Fermo restando che “le fusioni aziendali – secondo Del Vecchio e Romiti – non sono la sola risposta possibile al bisogno di razionalizzazione operativa e di efficienza economica dei sistemi regionali. Soluzioni alternative possono essere forme di collaborazione e coordinamento tra Aziende pur separate”. Una razionalizzazione delle reti di offerta “ spesso ostacolata dalle pressioni delle comunità locali e dei professionisti, oltre che da rigidità burocratiche”, ammettono. Che poi invitano alla “selezione di manager caratterizzati da profili cooperativi rispetto a quelli competitivi”, affermando che “i sistemi e le aziende possono e devono favorire i processi di collaborazione e coordinamento tra i professionisti: i primi attraverso un’ azione di sostegno alla formazione e al funzionamento delle reti cliniche, coinvolgendo anche le comunità professionali di riferimento; le seconde stimolando i professionisti alla collaborazione con i colleghi delle aziende vicine e alla partecipazione al funzionamento delle reti”.
Investire nel middle management
Quarta, ma non ultima per importanza, la proposta di investire nel middle management. Ruoli come quelli di capi dipartimento, direttori di distretto e presidio ospedaliero. Ma – come suggerisce Tanese – a seconda delle dimensioni aziendali anche quelli di direttore delle risorse umane, di farmacia, dell’ufficio tecnico o di acquisizione di beni e servizi, “che gestiscono budget di decine se non centinaia di milioni. Troppi per essere considerati poi figure tecniche preposte alla sola gestione, senza responsabilità nella direzione aziendale”.

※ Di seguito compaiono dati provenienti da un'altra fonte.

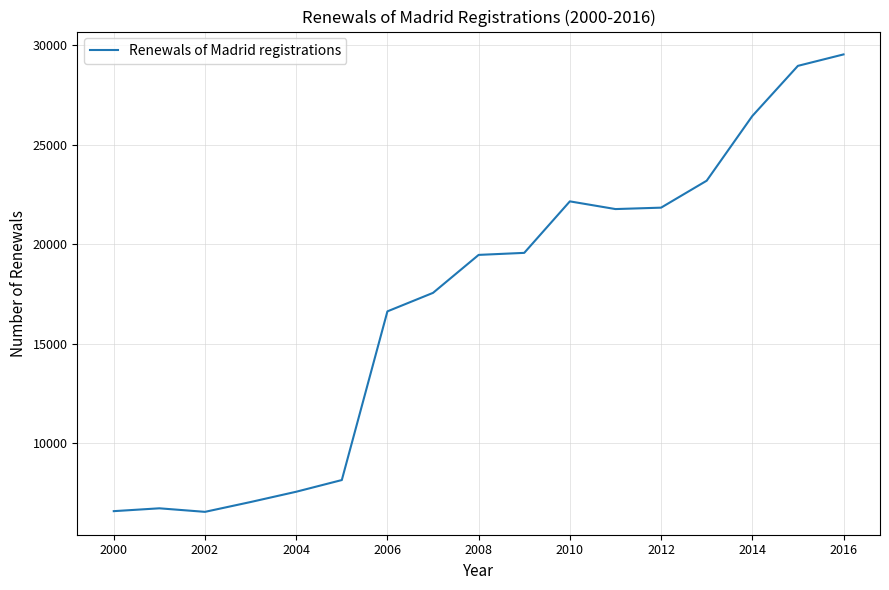

What is the smallest value displayed?

6548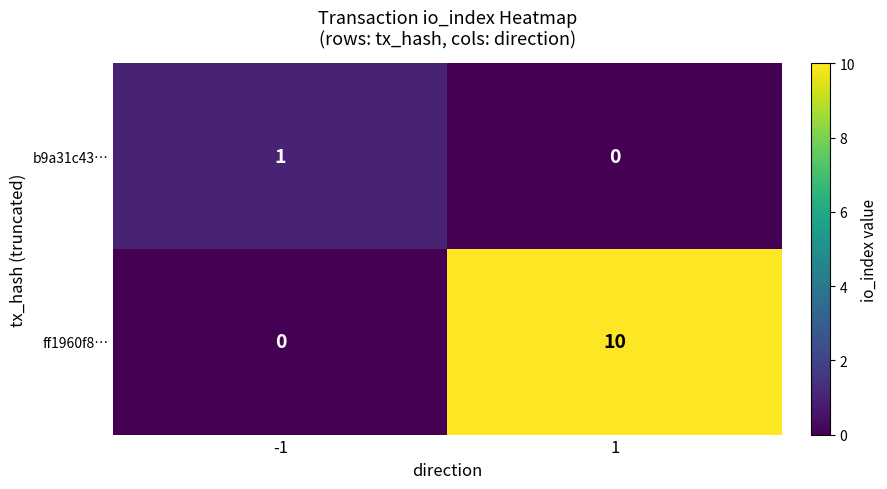

Is it true that b9a31c43… equals 0 at 1?

True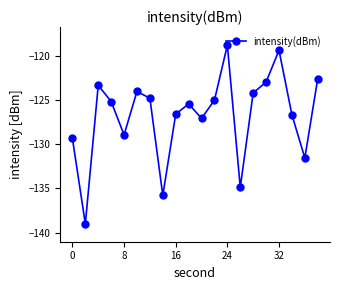

What is the value of the 19th point from the left?

-131.6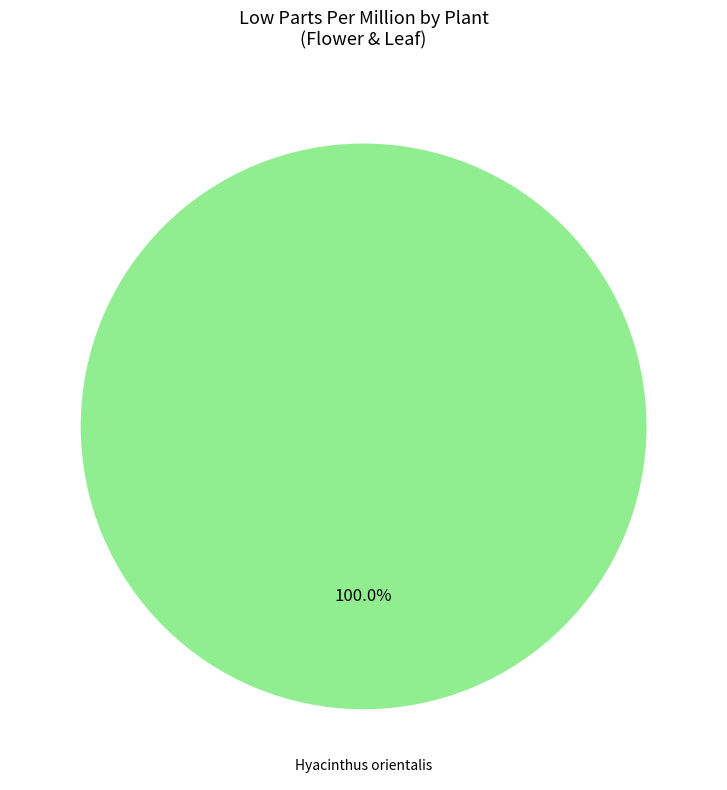

How many slices are in this pie chart?

1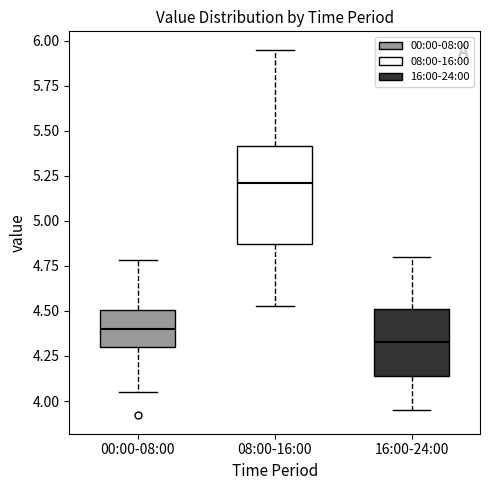

Which box has the lowest median line?

16:00-24:00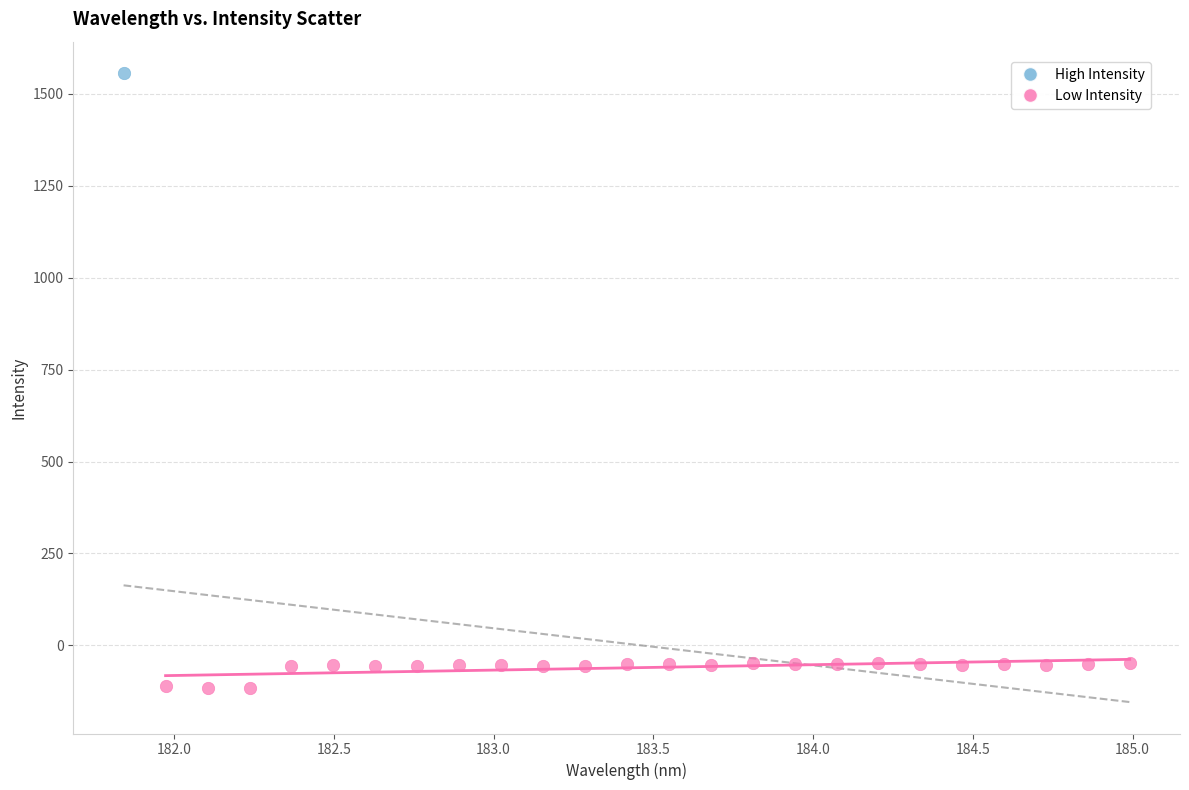

What are all the series names shown in the legend?

High Intensity, Low Intensity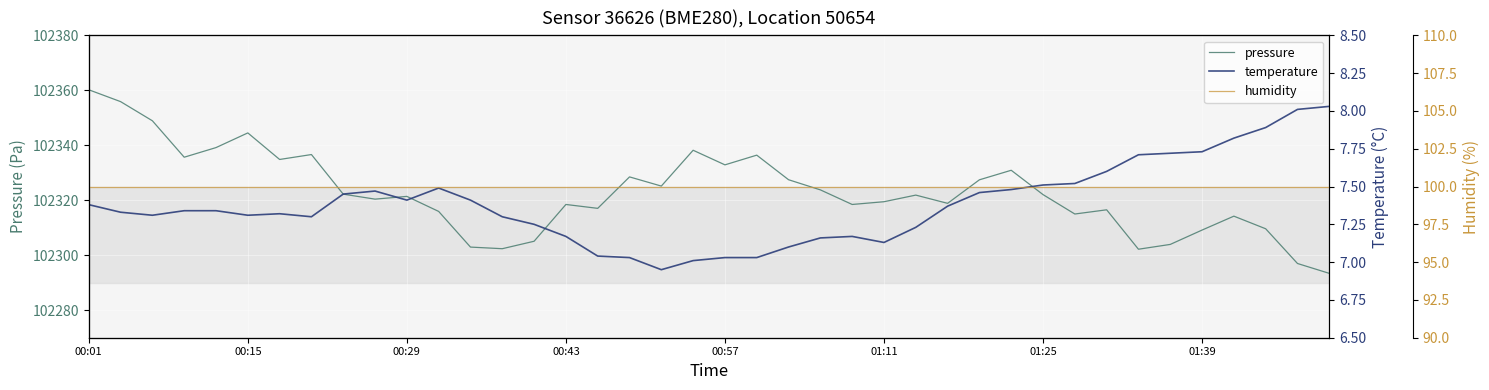

What is the minimum value for pressure?

102293.4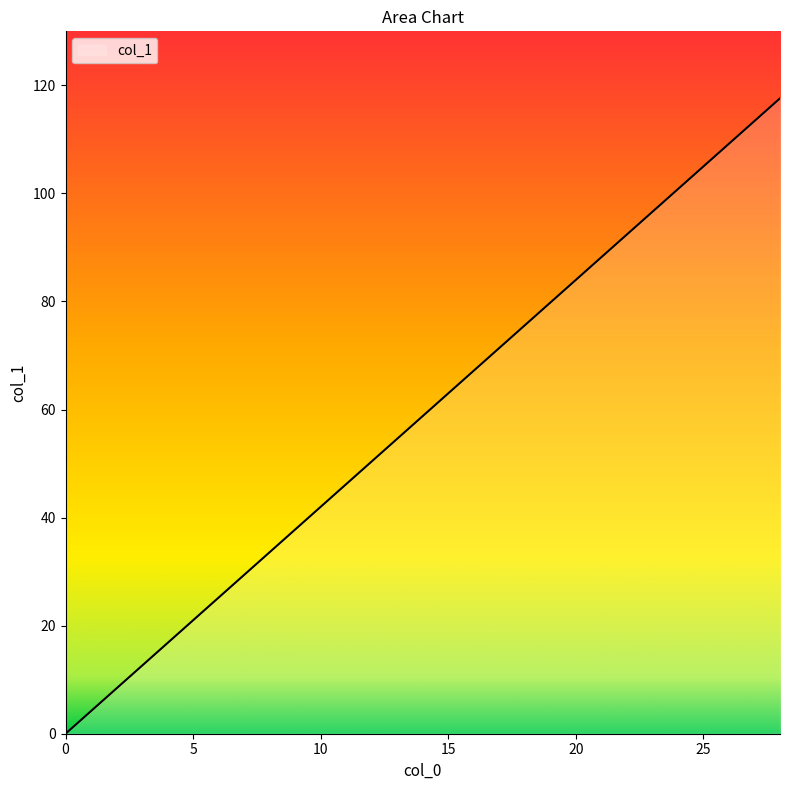

What is the greatest value displayed?

117.6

E’ su queste figure che Fiaso sollecita a investire nei prossini anni, per garantire, da un lato, una crescita dei quadri esistenti e di quelli più giovani che entrano ora nel mondo della dirigenza vista l’accelerazione dei pensionamenti che il blocco del turn over ha imposto e, dall’altro, far crescere un vivaio di dirigenti dal quale attingere per le posizioni di top management nelle prossime edizioni dell’Albo dei Dg.